| COMPITI ASSEGNATI |
1. Secondo il brano sulle banche cinesi, a quanto ammontano in totale i collocamenti privati previsti da quattro delle più grandi banche statali?
2. Riassumi in due frasi il brano sulle banche cinesi.
3. Riprendi il brano sulle banche cinesi da dove si interrompe.

Anni di crisi del mattone, insolvenze a vari livelli, consumi anemici e piccoli istituti periferici saltati per aria, hanno infatti indebolito il sistema bancario cinese. Il quale, per giunta, è ora chiamato a farsi motore di quella crescita finora latitante. E dunque, nuovi prestiti al sistema. Per fare tutto questo, rimettere in sesto il capitale e caricare nuovi bazooka, ben quattro delle più grandi banche statali cinesi prevedono un totale di 72 miliardi di dollari in collocamenti privati. Vale a dire che chiederanno al mercato decine di miliardi, a mezzo emissioni obbligazionarie.

| ESTRATTI DEI RECORD |
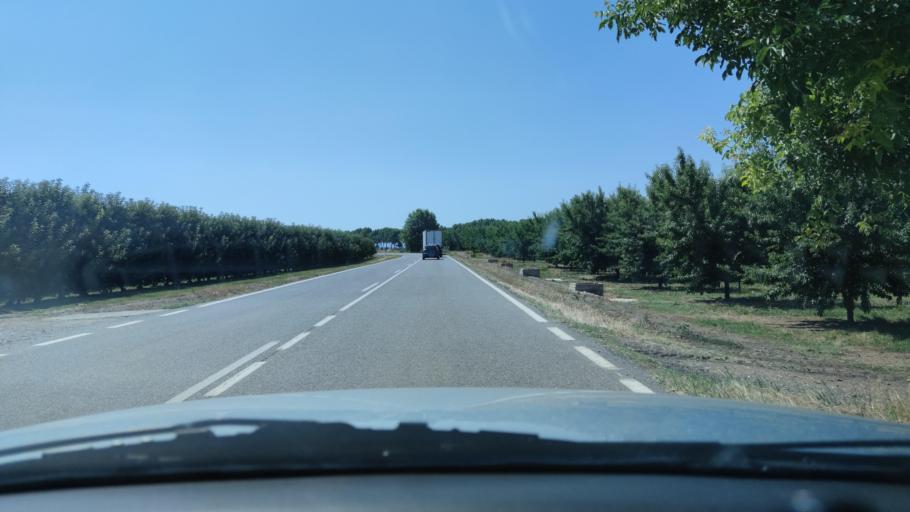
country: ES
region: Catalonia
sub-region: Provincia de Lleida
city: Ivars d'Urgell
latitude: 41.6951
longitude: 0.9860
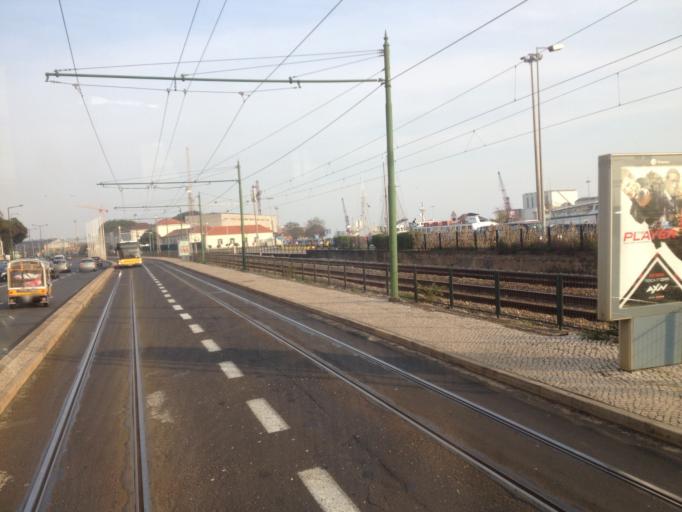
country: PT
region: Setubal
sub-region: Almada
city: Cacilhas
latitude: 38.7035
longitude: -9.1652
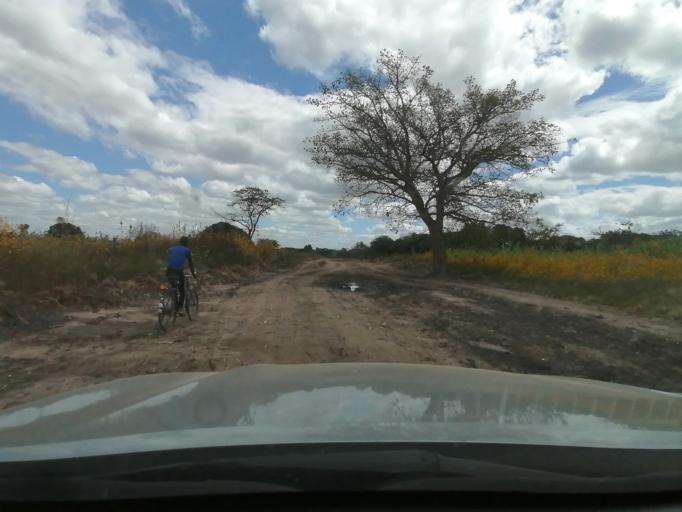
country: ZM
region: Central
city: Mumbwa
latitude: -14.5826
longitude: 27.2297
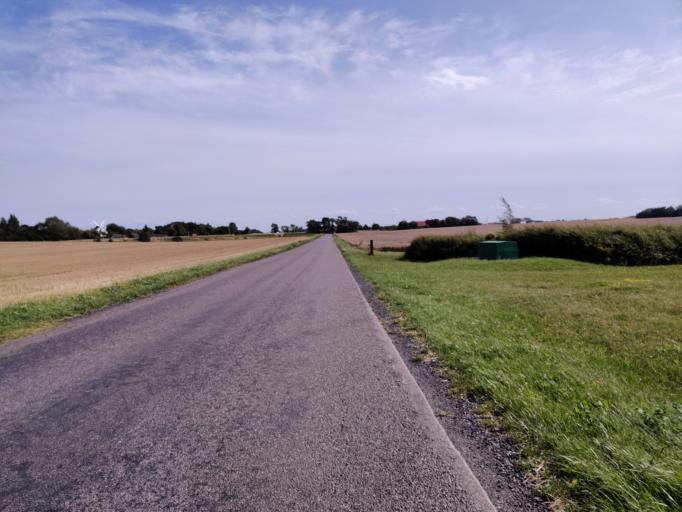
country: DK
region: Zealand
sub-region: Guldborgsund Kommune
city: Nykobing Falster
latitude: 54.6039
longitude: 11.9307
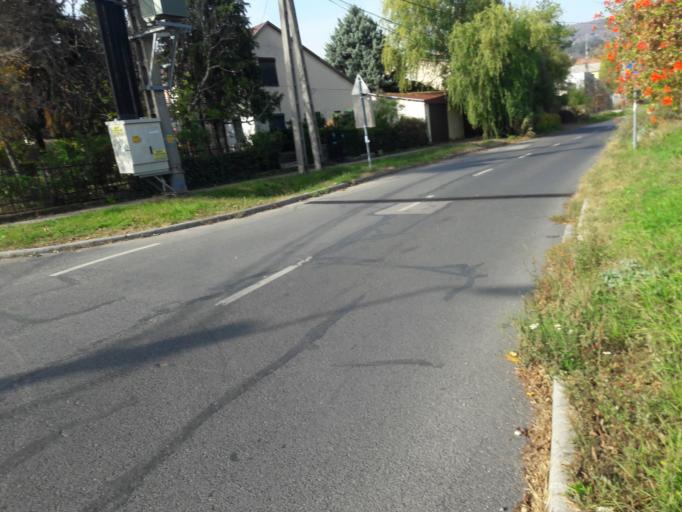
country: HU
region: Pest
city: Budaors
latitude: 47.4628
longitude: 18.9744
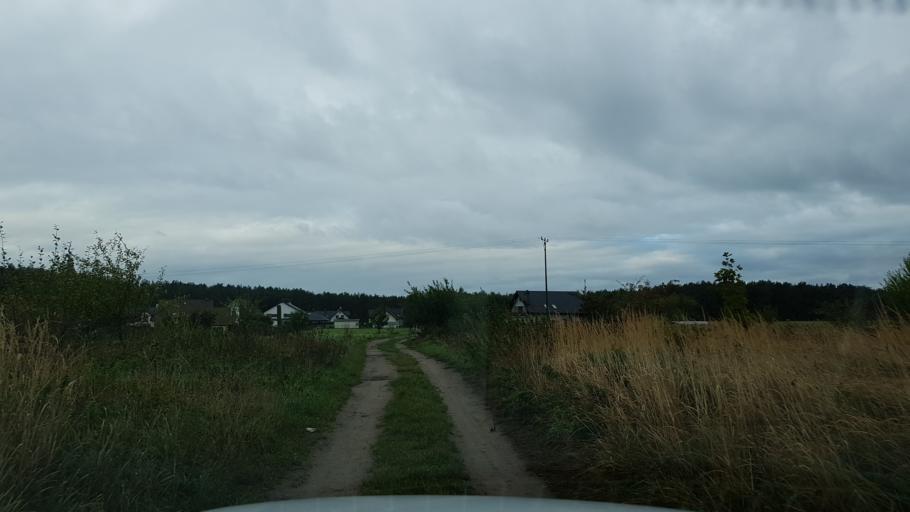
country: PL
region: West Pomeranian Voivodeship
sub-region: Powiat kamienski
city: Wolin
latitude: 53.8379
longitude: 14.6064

--

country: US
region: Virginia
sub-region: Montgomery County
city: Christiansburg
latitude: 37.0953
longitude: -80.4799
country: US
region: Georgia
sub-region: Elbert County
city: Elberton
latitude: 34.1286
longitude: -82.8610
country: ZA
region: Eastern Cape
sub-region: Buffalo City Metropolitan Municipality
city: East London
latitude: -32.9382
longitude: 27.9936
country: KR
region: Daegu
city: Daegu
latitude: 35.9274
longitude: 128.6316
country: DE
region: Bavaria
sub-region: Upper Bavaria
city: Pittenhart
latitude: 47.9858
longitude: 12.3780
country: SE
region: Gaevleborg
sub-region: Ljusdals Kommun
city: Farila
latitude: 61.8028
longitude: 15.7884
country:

| RISPOSTE AI COMPITI |
1. A 72 miliardi di dollari.

2. Anni di crisi del mattone, insolvenze, consumi deboli e il crollo di piccoli istituti periferici hanno indebolito il sistema bancario cinese, che ora è anche chiamato a trainare la crescita con nuovi prestiti. Per rimettere in sesto il capitale, quattro delle più grandi banche statali prevedono collocamenti privati per 72 miliardi di dollari, chiedendo al mercato decine di miliardi tramite emissioni obbligazionarie.

3.
C’è per esempio Bank of Communications, che venderà fino a 120 miliardi di yuan (16,5 miliardi di dollari) di azioni in un collocamento privato agli investitori, incluso il ministero delle Finanze cinese. Oppure Bank of China, Postal Savings Bank of China e China Construction Bank, che pianificano rispettivamente emissioni per 165 miliardi di yuan, 130 miliardi di yuan e 105 miliardi di yuan di azioni, verso il ministero delle Finanze e altri investitori. Operazioni che, a rigor di logica, seguono l’impegno delle autorità cinesi all’inizio di marzo a emettere 500 miliardi di yuan in obbligazioni sovrane speciali per ricostituire il capitale presso le più grandi banche statali della nazione.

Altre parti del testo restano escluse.